Opmerkelijk is verder wat we in de geschiedenis van koning Josafat lezen, dat 'hij wandelde in de weg van zijn vader Asa' (2 Kronieken 20: 32a). Ook in 2 Kronieken 21: 12 wordt teruggewezen naar het leven van Asa.
Onze daden zijn beslist niet onbelangrijk, maar uiteindelijk gaat het toch om de gezindheid van ons hart. 'De mens ziet aan, wat voor ogen is, maar de Heere ziet het hart aan'. Als we het geheel van de Bijbelse getuigenis aangaande Asa overzien, kunnen we op de vraag of Asa is verloren gegaan dus geen bevestigend antwoord geven. Hoewel Asa in zijn ouderdom grote fouten heeft gemaakt, was zijn levensbeginsel goed. We leren hier, dat Gods kind in zijn levenseinde door allerlei omstandigheden nog diep in de zonde kan vallen. God wil dit wel vergeven, maar voor de persoon zelf betekent het meestal een donker sterfbed. Misschien heeft Asa daarom zo'n schitterende begrafenis georganiseerd.
Na een regering van eenenveertig jaar, één van de langste perioden dat een koning geregeerd heeft, sterft Asa. Hij wordt begraven in Jeruzalem, de koningsstad. Zelf had hij al voor zijn graf gezorgd. Zijn lichaam wordt neergelegd op een bed van kostbare kruiden. Bij zijn begrafenis worden allerlei specerijen verbrand.
Maächa
Maächa wordt de moeder van Asa genoemd, maar is in werkelijkheid zijn grootmoeder. Als haar zoon Abia na een korte regeringsperiode van maar drie jaar sterft, behoudt zij de invloedrijke positie, die zij heeft. De koninginmoeder was de gebiedster van de harem van de koning. Zij heeft een bijzondere afgod, die er op berekend was diepe eerbied te wekken voor de natuurgodin Asjera. Wat het precies is geweest, is niet bekend. Misschien dat het een paal is geweest met daarop een hoofd. Het was in ieder geval van hout gemaakt. Asa laat het echter verbranden. Waarschijnlijk heeft Maächa ook buiten het paleis behoorlijk wat te zeggen gehad. Asa laat haar echter afzetten. Ze mag de functie van koningin-moeder niet langer vervullen. Ook om de negatieve invloed, die ze mogelijk op de koningin uit zou kunnen oefenen met haar aanhangen van de afgoden.

(Opgeslagen vermeldingen)

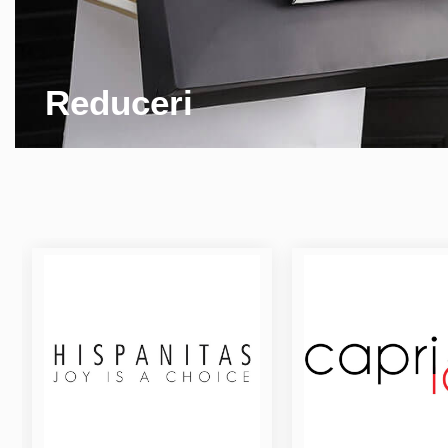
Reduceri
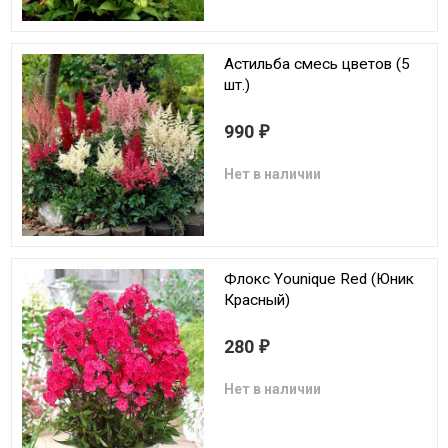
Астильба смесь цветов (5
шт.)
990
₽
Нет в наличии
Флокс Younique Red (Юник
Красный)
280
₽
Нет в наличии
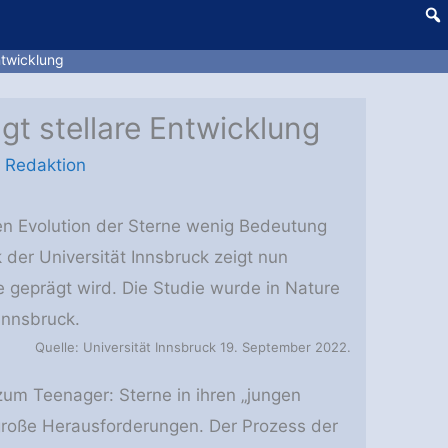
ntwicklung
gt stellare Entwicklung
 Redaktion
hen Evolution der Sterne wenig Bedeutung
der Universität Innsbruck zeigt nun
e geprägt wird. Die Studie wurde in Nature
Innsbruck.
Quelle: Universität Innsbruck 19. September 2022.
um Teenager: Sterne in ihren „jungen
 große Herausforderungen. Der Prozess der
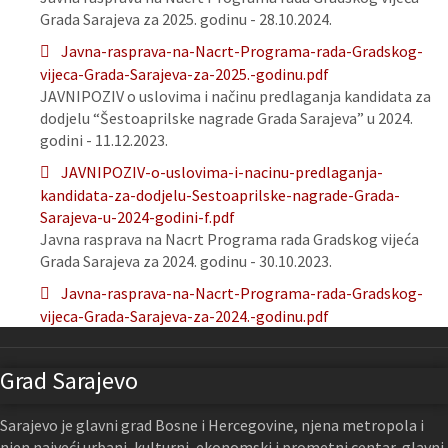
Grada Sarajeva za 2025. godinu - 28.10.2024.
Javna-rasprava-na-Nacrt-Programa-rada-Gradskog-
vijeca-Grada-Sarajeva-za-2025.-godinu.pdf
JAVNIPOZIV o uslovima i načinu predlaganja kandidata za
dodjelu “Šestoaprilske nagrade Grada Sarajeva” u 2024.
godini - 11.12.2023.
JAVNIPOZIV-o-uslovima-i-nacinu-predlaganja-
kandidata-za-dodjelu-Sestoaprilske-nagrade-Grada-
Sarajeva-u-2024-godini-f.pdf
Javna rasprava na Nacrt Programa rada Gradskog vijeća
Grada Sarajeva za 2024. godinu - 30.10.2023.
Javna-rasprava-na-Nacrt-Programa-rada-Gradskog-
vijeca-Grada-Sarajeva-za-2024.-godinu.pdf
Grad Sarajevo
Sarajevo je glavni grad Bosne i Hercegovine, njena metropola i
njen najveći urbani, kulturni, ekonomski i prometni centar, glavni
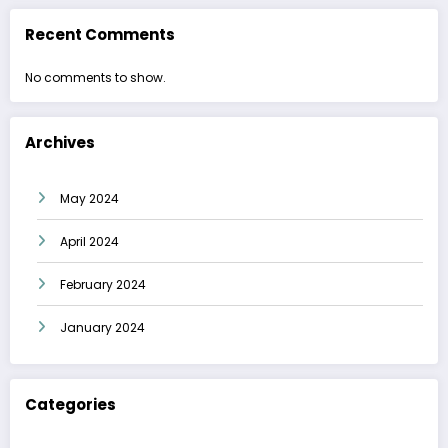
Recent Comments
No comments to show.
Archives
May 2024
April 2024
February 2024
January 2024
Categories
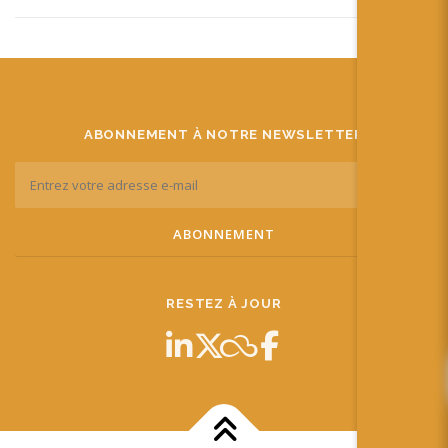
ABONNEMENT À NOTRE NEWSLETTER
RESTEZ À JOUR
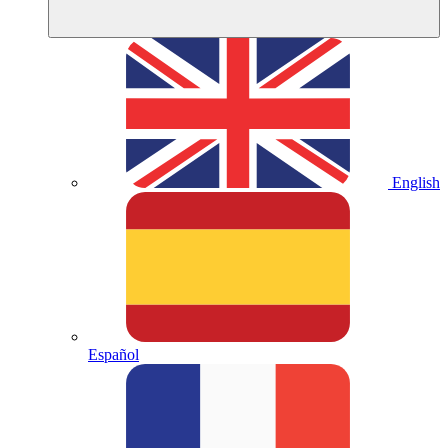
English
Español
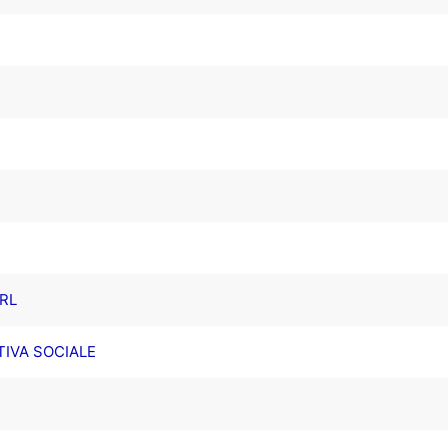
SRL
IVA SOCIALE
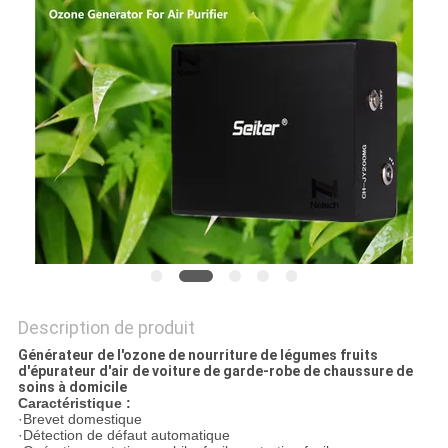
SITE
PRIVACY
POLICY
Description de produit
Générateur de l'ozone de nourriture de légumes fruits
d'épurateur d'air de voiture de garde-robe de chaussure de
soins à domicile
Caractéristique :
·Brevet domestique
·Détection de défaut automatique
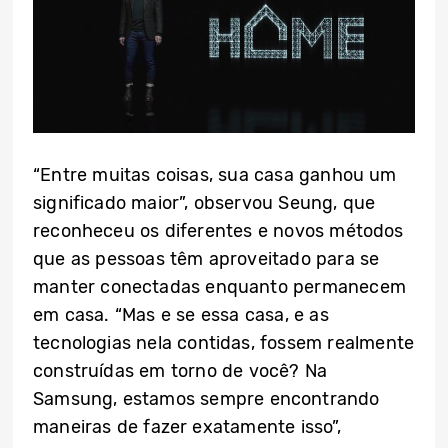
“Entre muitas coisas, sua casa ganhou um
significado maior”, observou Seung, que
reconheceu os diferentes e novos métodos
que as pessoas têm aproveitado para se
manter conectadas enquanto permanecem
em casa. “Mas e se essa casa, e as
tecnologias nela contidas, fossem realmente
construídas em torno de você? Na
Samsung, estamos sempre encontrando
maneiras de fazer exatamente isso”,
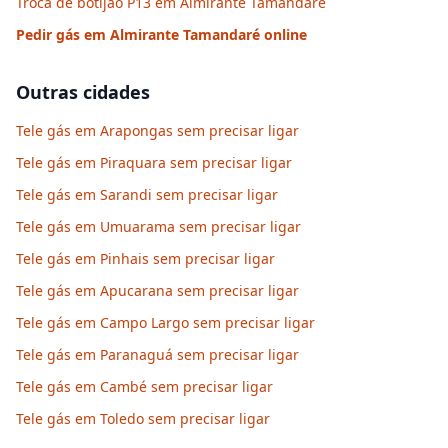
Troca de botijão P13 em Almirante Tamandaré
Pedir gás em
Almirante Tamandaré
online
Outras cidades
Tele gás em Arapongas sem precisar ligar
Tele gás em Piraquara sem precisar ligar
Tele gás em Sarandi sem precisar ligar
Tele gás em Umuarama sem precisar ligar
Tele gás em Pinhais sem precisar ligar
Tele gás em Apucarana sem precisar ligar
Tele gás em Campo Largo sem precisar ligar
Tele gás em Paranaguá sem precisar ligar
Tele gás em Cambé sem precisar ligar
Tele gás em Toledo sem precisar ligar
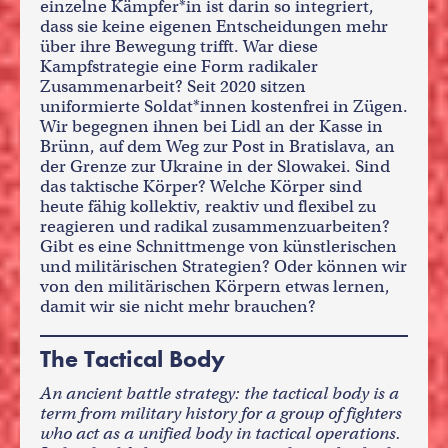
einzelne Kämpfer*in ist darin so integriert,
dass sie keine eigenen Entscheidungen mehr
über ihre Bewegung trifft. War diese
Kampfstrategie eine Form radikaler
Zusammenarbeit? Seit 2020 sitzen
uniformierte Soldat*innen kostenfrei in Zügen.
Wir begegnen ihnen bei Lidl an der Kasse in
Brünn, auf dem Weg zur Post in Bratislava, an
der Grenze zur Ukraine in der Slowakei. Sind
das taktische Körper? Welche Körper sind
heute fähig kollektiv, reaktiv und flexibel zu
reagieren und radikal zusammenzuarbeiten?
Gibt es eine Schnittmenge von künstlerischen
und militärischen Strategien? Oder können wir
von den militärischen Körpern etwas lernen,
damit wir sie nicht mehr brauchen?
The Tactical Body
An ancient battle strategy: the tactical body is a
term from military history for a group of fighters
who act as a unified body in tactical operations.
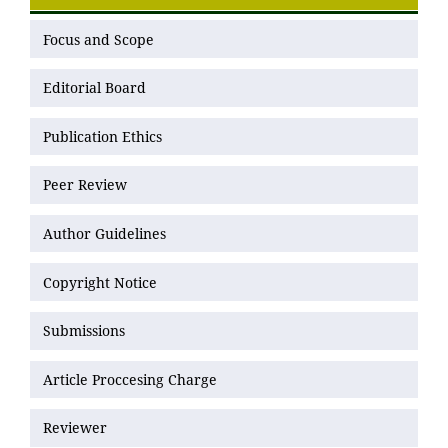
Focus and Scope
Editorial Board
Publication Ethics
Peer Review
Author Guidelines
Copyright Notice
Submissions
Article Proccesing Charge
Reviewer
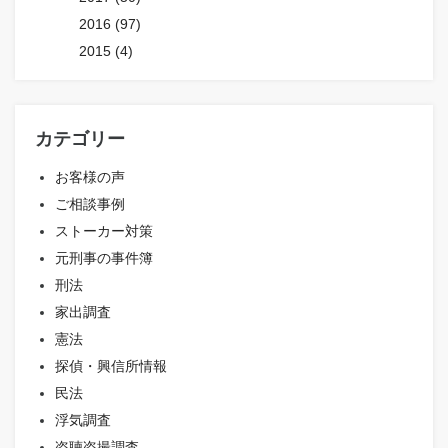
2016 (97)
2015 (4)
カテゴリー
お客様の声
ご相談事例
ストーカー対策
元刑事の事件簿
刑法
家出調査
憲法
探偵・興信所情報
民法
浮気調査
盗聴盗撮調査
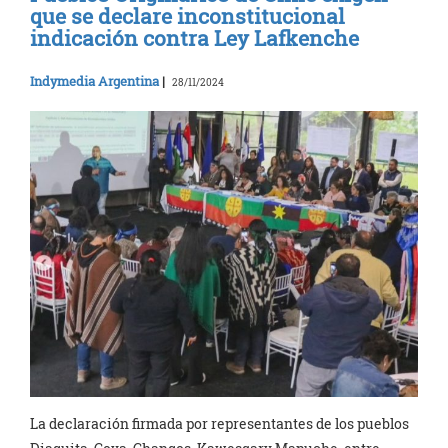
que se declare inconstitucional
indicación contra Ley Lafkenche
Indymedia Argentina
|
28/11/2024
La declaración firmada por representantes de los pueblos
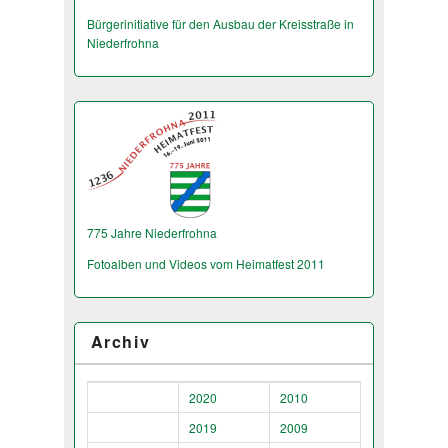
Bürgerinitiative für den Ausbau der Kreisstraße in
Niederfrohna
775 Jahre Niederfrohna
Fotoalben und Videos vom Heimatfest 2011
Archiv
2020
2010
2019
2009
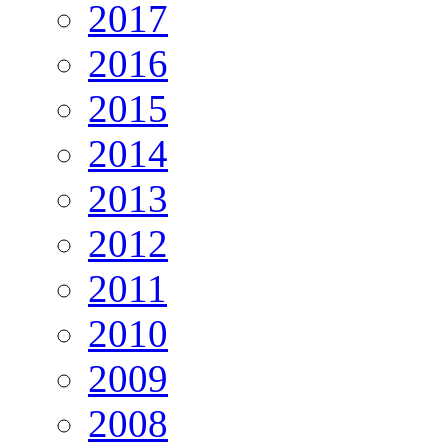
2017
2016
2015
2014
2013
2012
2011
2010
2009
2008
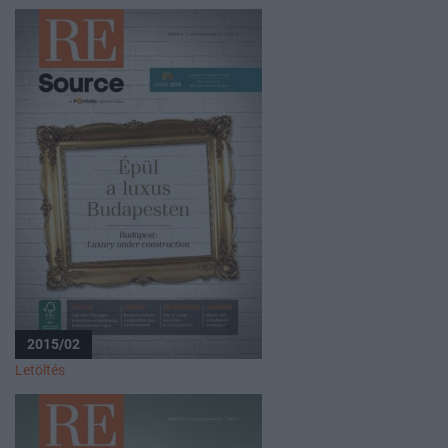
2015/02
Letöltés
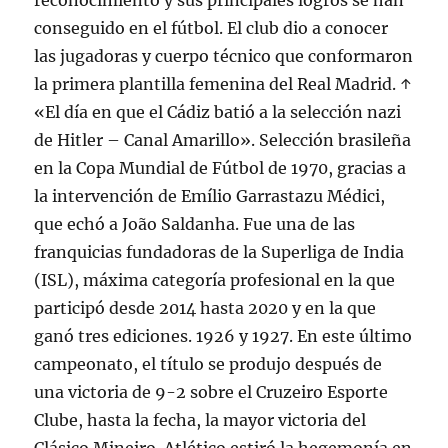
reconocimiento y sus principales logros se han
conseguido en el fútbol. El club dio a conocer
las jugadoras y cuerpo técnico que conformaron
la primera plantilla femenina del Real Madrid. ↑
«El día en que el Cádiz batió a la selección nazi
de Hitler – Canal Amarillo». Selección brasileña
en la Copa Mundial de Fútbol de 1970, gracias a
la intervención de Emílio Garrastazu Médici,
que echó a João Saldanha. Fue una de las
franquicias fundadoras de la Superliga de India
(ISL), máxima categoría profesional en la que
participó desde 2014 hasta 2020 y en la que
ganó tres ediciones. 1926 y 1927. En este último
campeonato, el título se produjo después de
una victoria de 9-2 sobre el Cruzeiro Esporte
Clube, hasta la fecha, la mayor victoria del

> _Vragen_:
**A)** Noem alle koningen die in de tekst over koning Asa bij name worden genoemd.
**B)** Zet de tekst over koning Asa voort na de laatste zin die getoond wordt.
De lijst speelt hierbij geen enkele rol.

> _Antwoorden per opdracht_:
**A)** Josafat, Asa, Abia

**B)**
Hoogten en zonnebeelden
We komen in deze geschiedenis regelmatig 'hoogten' tegen. Het waren offerhoogten waar aan de afgoden werd geofferd. Asa heeft ze af laten breken. Voordat de tempel gebouwd werd, waren er echter ook offerhoogten, waar aan de Heere werd geofferd. (1 Samuël 9: 11 - 25). Nu de tempel er was, waren deze hoogten overbodig. Toch bleven ze bestaan. Alle koningen (voor Hizkia) die de afgoderij probeerden uit te roeien, konden aan het voortbestaan van deze hoogten geen eind maken. Asa (en later ook Josafat) hebben wel de afgodische hoogten uitgeroeid, maar de hoogten, waar de Heere werd gediend, konden zij niet uitroeien. De zonnebeelden waren altaartjes om reuk- en plengoffers te brengen ter ere van de godin Astarte.
Azaria's profetie
Na de overwinning op Zerah en zijn leger komt de profeet Azaria Asa tegemoet. Hij komt eigenlijk met een waarschuwing. De Heere heeft Juda de overwinning gegeven. Het volk dient de God van Israël en niet de afgoden. Als dat zo zal blijven, zal de Heere hen Zijn hulp en bijstand schenken. Maar als het volk Hem zal verlaten, zal het niet kunnen bestaan voor zijn vijanden. Juda moet de afgoderij uitroeien en de Heere dienen naar Zijn Woord en wetten. Azaria spoort aan de Heere te zoeken, 'dat is: recht te leren kennen, zuiver te dienen, vurig aan te roepen, trouw te gehoorzamen en daarin te volharden, om hierna in eeuwigheid met Hem te leven' (Kanttekeningen) dan zal Hij hen bijblijven met Zijn genade, troost en hulp. En dan is er loon, genadeloon, uit de genade en gunst van God, Die de goede werken der Zijnen beloofd heeft om Christus' wil te zullen belonen.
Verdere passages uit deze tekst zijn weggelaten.